Start of Block
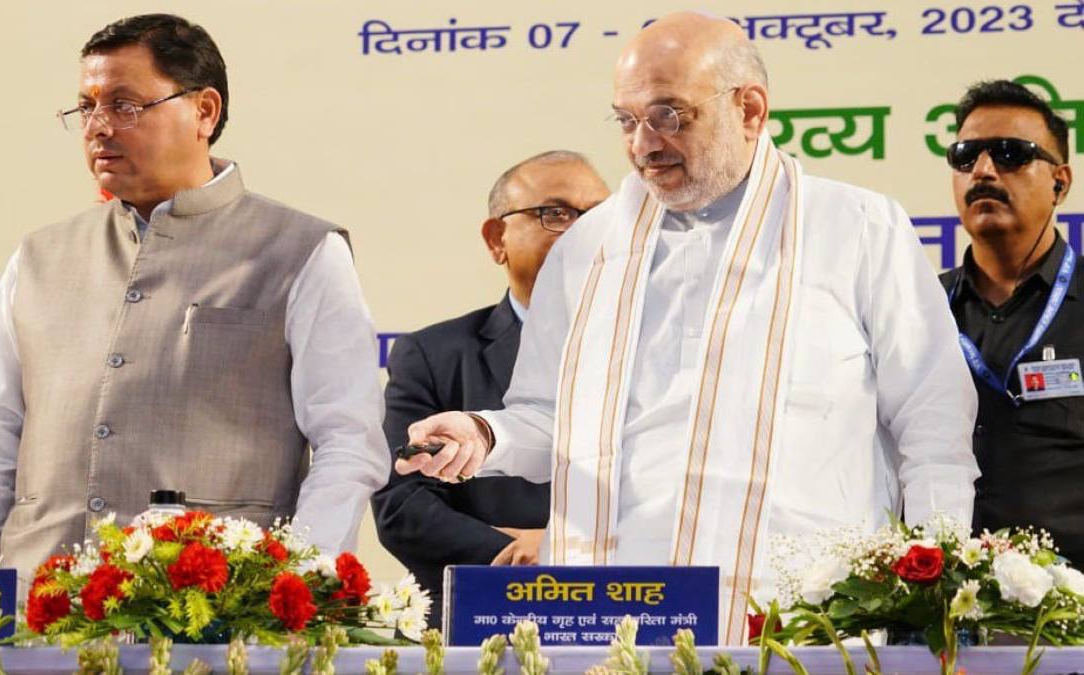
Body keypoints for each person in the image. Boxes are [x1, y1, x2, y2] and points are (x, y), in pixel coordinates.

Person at [395, 12, 980, 644]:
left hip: (804, 622)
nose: (643, 144)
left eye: (668, 115)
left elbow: (933, 427)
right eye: (627, 121)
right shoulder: (588, 249)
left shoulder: (858, 227)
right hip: (610, 621)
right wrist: (487, 435)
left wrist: (933, 596)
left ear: (749, 110)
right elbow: (548, 421)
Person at [0, 14, 389, 585]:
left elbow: (347, 441)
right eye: (86, 107)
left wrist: (298, 580)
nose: (97, 127)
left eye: (124, 105)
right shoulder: (39, 257)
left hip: (216, 608)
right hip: (38, 602)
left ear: (204, 111)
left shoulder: (301, 250)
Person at [373, 150, 610, 625]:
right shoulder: (434, 354)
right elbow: (403, 502)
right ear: (496, 238)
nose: (584, 232)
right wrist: (516, 552)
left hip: (633, 607)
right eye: (556, 213)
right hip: (482, 618)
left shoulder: (656, 350)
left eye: (600, 216)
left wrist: (570, 548)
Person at [939, 80, 1080, 565]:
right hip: (940, 598)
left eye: (1009, 154)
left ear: (1060, 182)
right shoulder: (918, 309)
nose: (982, 170)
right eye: (965, 156)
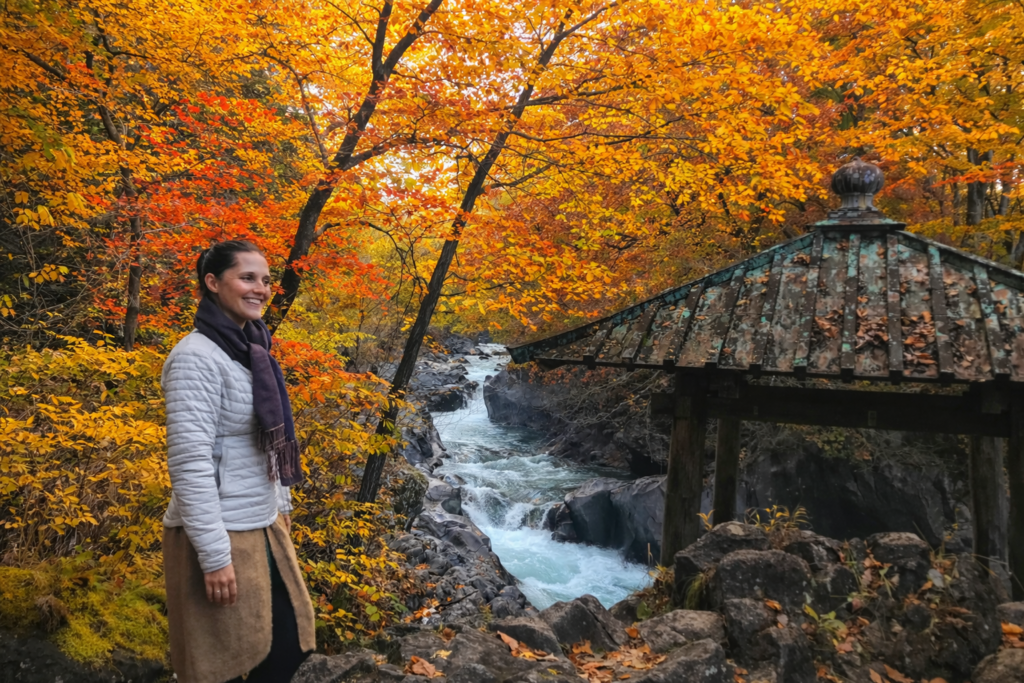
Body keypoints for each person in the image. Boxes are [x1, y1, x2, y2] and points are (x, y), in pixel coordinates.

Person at [161, 240, 316, 683]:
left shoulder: (251, 350)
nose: (261, 289)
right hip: (220, 531)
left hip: (261, 523)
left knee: (287, 647)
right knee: (225, 665)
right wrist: (213, 557)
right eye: (247, 278)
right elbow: (190, 464)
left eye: (265, 280)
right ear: (213, 283)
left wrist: (281, 508)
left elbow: (269, 440)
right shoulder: (196, 358)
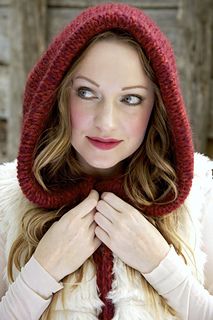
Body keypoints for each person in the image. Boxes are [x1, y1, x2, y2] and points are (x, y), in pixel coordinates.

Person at [0, 2, 213, 320]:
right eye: (86, 92)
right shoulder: (4, 200)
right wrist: (39, 274)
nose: (106, 123)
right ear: (58, 94)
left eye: (130, 99)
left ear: (158, 106)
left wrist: (163, 267)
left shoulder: (203, 197)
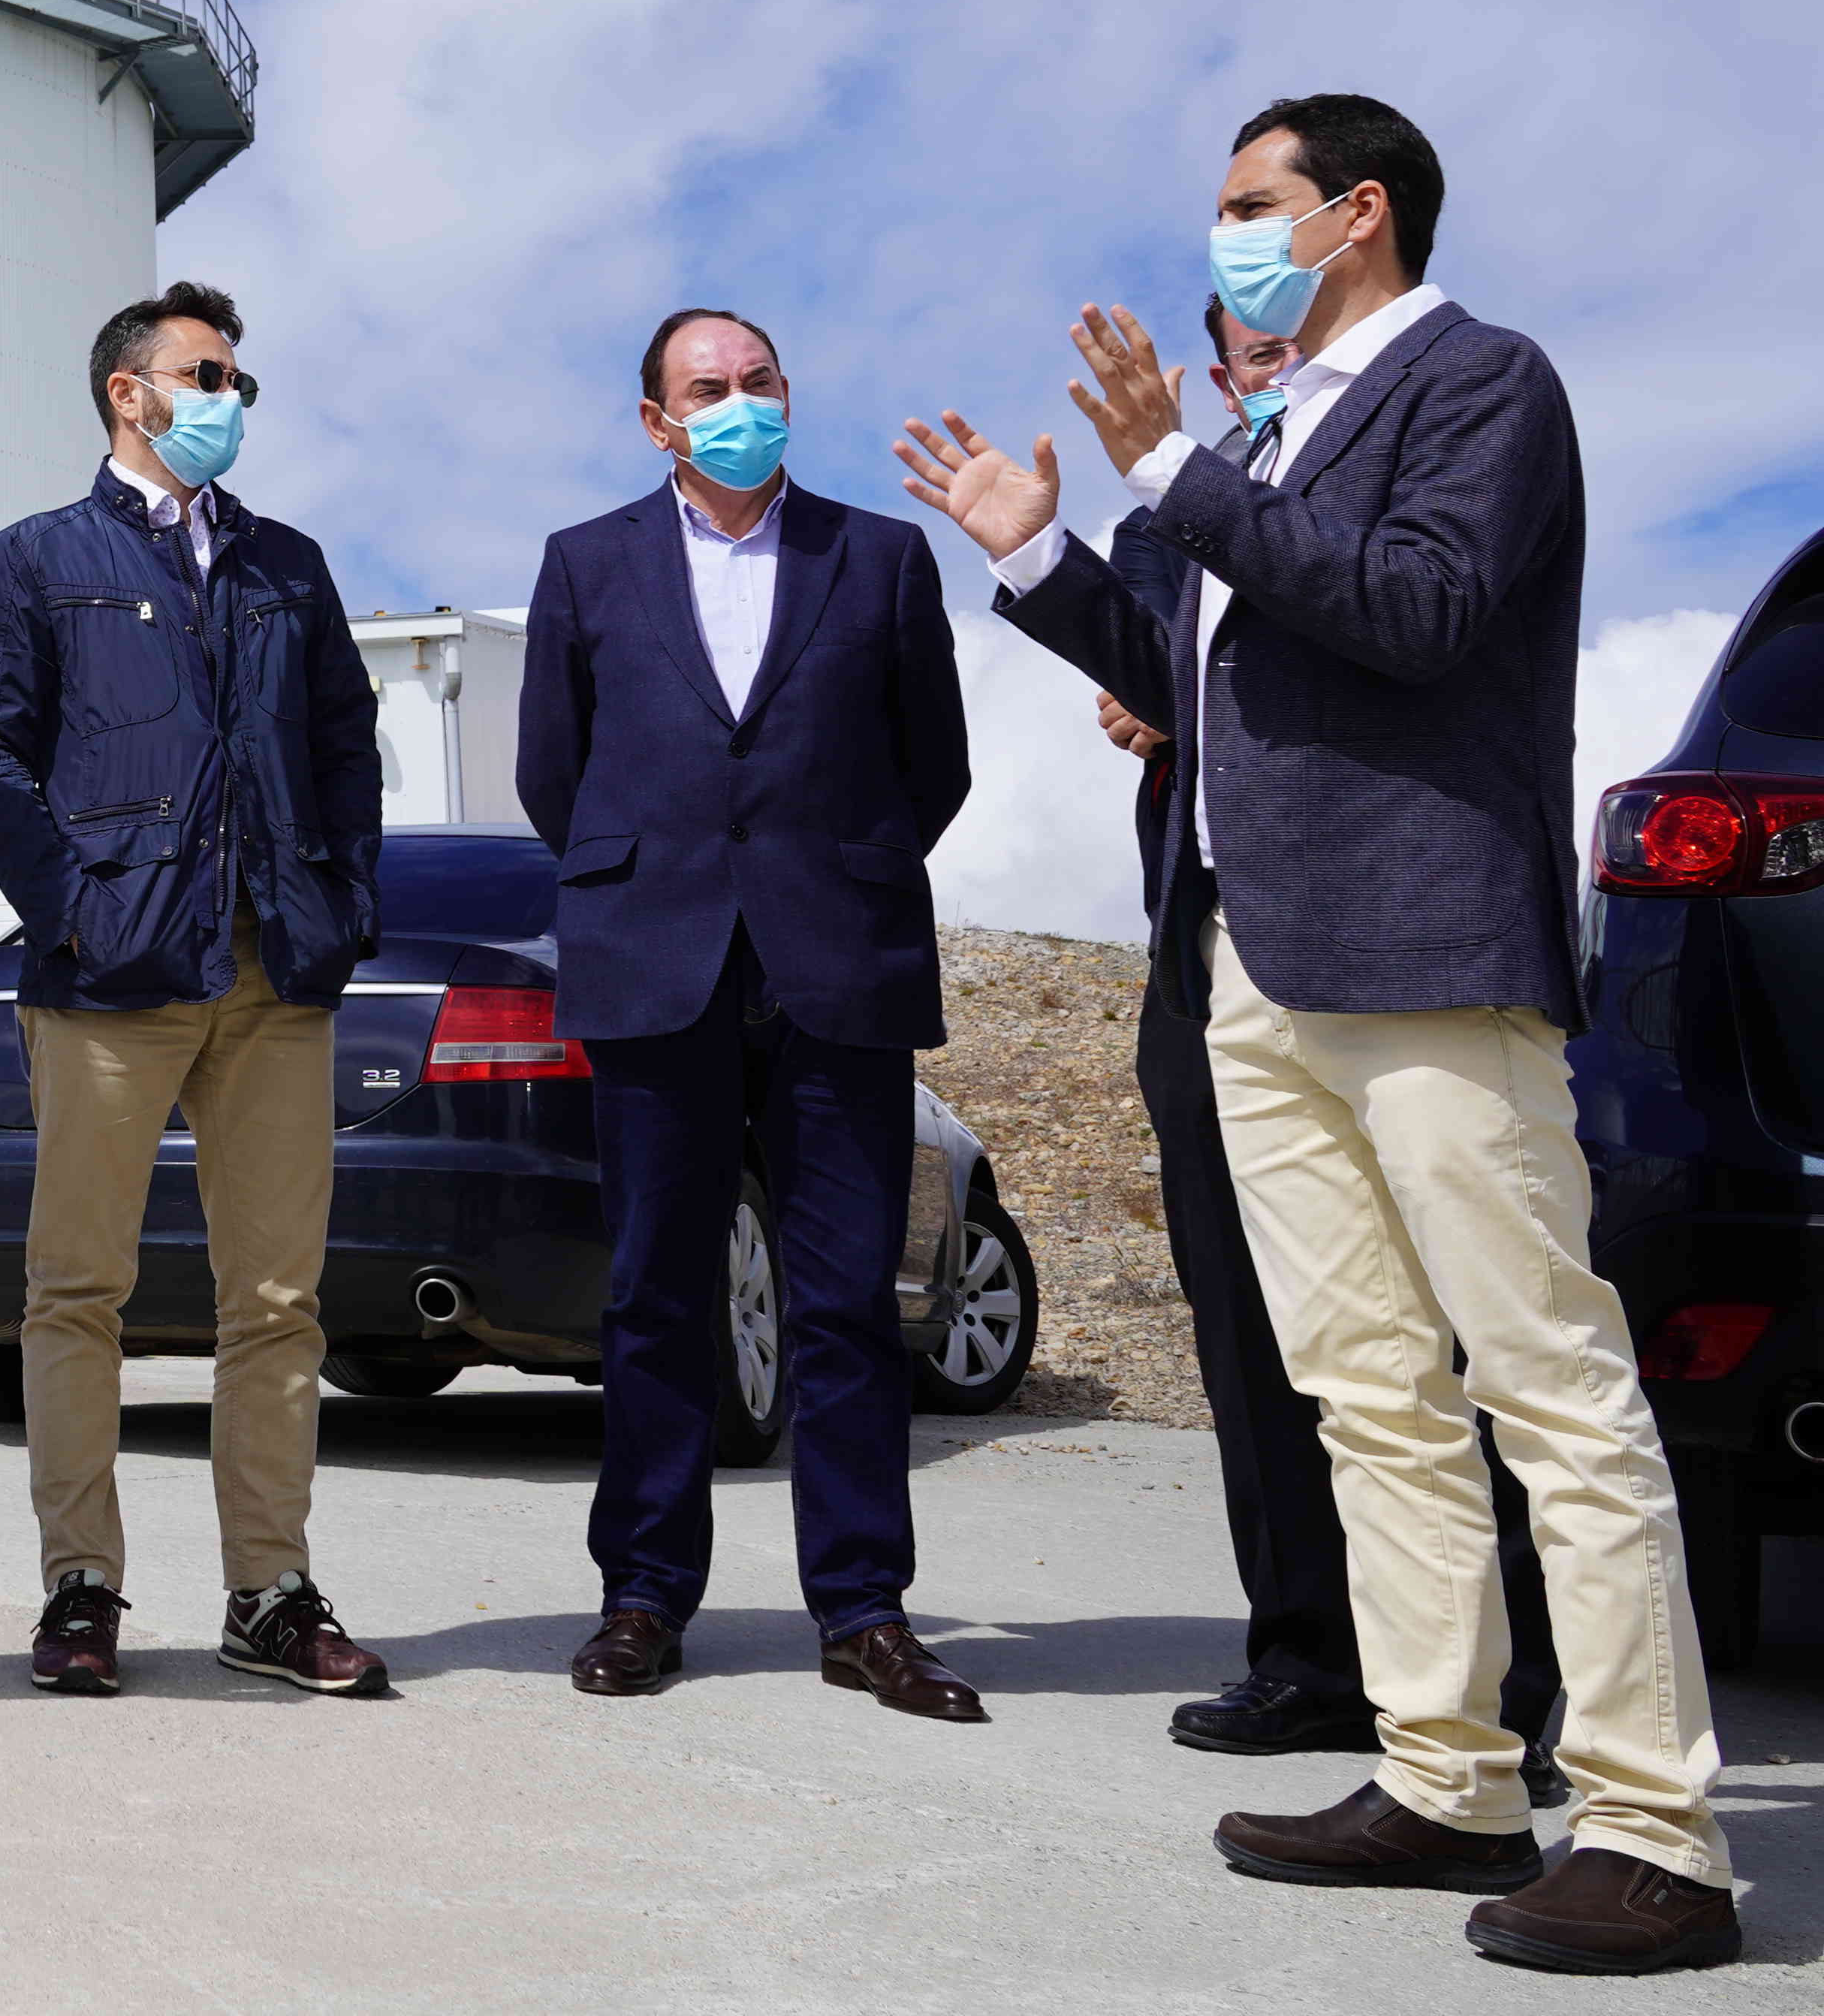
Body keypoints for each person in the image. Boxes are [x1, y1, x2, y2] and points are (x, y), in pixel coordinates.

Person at [899, 95, 1737, 1976]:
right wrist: (1043, 559)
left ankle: (1655, 1832)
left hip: (1423, 944)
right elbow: (1202, 683)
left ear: (1357, 213)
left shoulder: (1477, 382)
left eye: (1248, 202)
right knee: (1367, 1390)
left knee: (1547, 1380)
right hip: (1254, 969)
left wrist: (1171, 466)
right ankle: (1447, 1776)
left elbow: (1420, 609)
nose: (1223, 234)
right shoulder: (1269, 440)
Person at [1084, 312, 1566, 1779]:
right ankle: (1312, 1654)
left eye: (1294, 340)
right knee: (1265, 1323)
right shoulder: (1168, 509)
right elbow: (1145, 677)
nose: (1272, 367)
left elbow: (1408, 624)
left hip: (1391, 929)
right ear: (1221, 375)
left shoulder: (1429, 443)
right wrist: (1058, 574)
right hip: (1211, 947)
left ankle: (1509, 1684)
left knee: (1464, 1324)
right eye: (1247, 353)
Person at [513, 309, 982, 1721]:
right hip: (657, 963)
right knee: (657, 1292)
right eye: (708, 388)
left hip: (838, 960)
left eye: (760, 381)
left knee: (846, 1301)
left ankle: (863, 1609)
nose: (738, 403)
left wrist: (827, 872)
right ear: (656, 419)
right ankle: (644, 1595)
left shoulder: (878, 555)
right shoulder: (586, 563)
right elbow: (555, 775)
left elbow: (934, 765)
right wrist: (665, 882)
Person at [0, 279, 387, 1700]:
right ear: (127, 393)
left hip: (275, 975)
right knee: (79, 1288)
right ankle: (80, 1587)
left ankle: (271, 1592)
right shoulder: (34, 559)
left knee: (278, 1298)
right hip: (109, 976)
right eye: (206, 376)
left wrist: (343, 905)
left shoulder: (287, 565)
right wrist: (73, 910)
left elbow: (347, 748)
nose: (230, 400)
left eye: (237, 382)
End of Block
■ **Task brief**
When you transcribe the entries, reproduce each line exactly and skip any picture.

■ **Response box**
Body keypoints for each person in the image. Boxes are [x1, y1, x2, y2] and points are (x, y), in pixel coordinates.

Person at [395, 12, 980, 644]:
left hip: (804, 622)
nose: (643, 144)
left eye: (668, 115)
left elbow: (933, 427)
right eye: (627, 121)
right shoulder: (588, 249)
left shoulder: (858, 227)
right hip: (610, 621)
right wrist: (487, 435)
left wrist: (933, 596)
left ear: (749, 110)
right elbow: (548, 421)
Person at [0, 14, 389, 585]:
left elbow: (347, 441)
right eye: (86, 107)
left wrist: (298, 580)
nose: (97, 127)
left eye: (124, 105)
right shoulder: (39, 257)
left hip: (216, 608)
right hip: (38, 602)
left ear: (204, 111)
left shoulder: (301, 250)
Person at [373, 150, 610, 625]:
right shoulder: (434, 354)
right elbow: (403, 502)
right ear: (496, 238)
nose: (584, 232)
right wrist: (516, 552)
left hip: (633, 607)
right eye: (556, 213)
right hip: (482, 618)
left shoulder: (656, 350)
left eye: (600, 216)
left wrist: (570, 548)
Person at [939, 80, 1080, 565]:
right hip: (940, 598)
left eye: (1009, 154)
left ear: (1060, 182)
right shoulder: (918, 309)
nose: (982, 170)
right eye: (965, 156)
Body keypoints for each person in the image. Boxes are [x1, y1, x2, y2] and points are (x, y), in pixel coordinates.

Person at [161, 240, 316, 683]:
left shoulder: (251, 350)
nose: (261, 289)
right hip: (220, 531)
left hip: (261, 523)
left knee: (287, 647)
right knee: (225, 665)
right wrist: (213, 557)
right eye: (247, 278)
right elbow: (190, 464)
left eye: (265, 280)
right ear: (213, 283)
left wrist: (281, 508)
left elbow: (269, 440)
right shoulder: (196, 358)
Body keypoints for each person in the image. Boxes are [x1, y1, x2, y2] and points are (x, y), in pixel coordinates.

Person at [0, 2, 213, 320]:
right eye: (86, 92)
right shoulder: (4, 200)
right wrist: (39, 274)
nose: (106, 123)
right ear: (58, 94)
left eye: (130, 99)
left ear: (158, 106)
left wrist: (163, 267)
left shoulder: (203, 197)
Body keypoints for each person in the image. Boxes are [x1, y1, x2, y2] and points are (x, y), in pixel coordinates.

Person at [899, 95, 1737, 1976]:
right wrist: (1043, 559)
left ankle: (1655, 1832)
left hip: (1423, 944)
right elbow: (1202, 683)
left ear: (1357, 213)
left shoulder: (1477, 382)
left eye: (1248, 202)
right knee: (1367, 1390)
left knee: (1547, 1380)
right hip: (1254, 969)
left wrist: (1171, 466)
right ankle: (1447, 1776)
left elbow: (1420, 609)
nose: (1223, 234)
right shoulder: (1269, 440)
Person at [1084, 312, 1566, 1779]:
right ankle: (1312, 1654)
left eye: (1294, 340)
right knee: (1265, 1323)
right shoulder: (1168, 509)
right elbow: (1145, 677)
nose: (1272, 367)
left elbow: (1408, 624)
left hip: (1391, 929)
right ear: (1221, 375)
left shoulder: (1429, 443)
right wrist: (1058, 574)
right hip: (1211, 947)
left ankle: (1509, 1684)
left knee: (1464, 1324)
right eye: (1247, 353)
Person at [513, 309, 982, 1721]:
right hip: (657, 963)
right knee: (657, 1292)
right eye: (708, 388)
left hip: (838, 960)
left eye: (760, 381)
left knee: (846, 1301)
left ankle: (863, 1609)
nose: (738, 403)
left wrist: (827, 872)
right ear: (656, 419)
right ankle: (644, 1595)
left shoulder: (878, 555)
right shoulder: (586, 563)
right elbow: (555, 775)
left elbow: (934, 765)
right wrist: (665, 882)
Person at [0, 279, 387, 1700]:
right ear: (127, 393)
left hip: (275, 975)
right knee: (79, 1288)
right ankle: (80, 1587)
left ankle: (271, 1592)
right shoulder: (34, 559)
left knee: (278, 1298)
right hip: (109, 976)
right eye: (206, 376)
left wrist: (343, 905)
left shoulder: (287, 565)
right wrist: (73, 910)
left elbow: (347, 748)
nose: (230, 400)
left eye: (237, 382)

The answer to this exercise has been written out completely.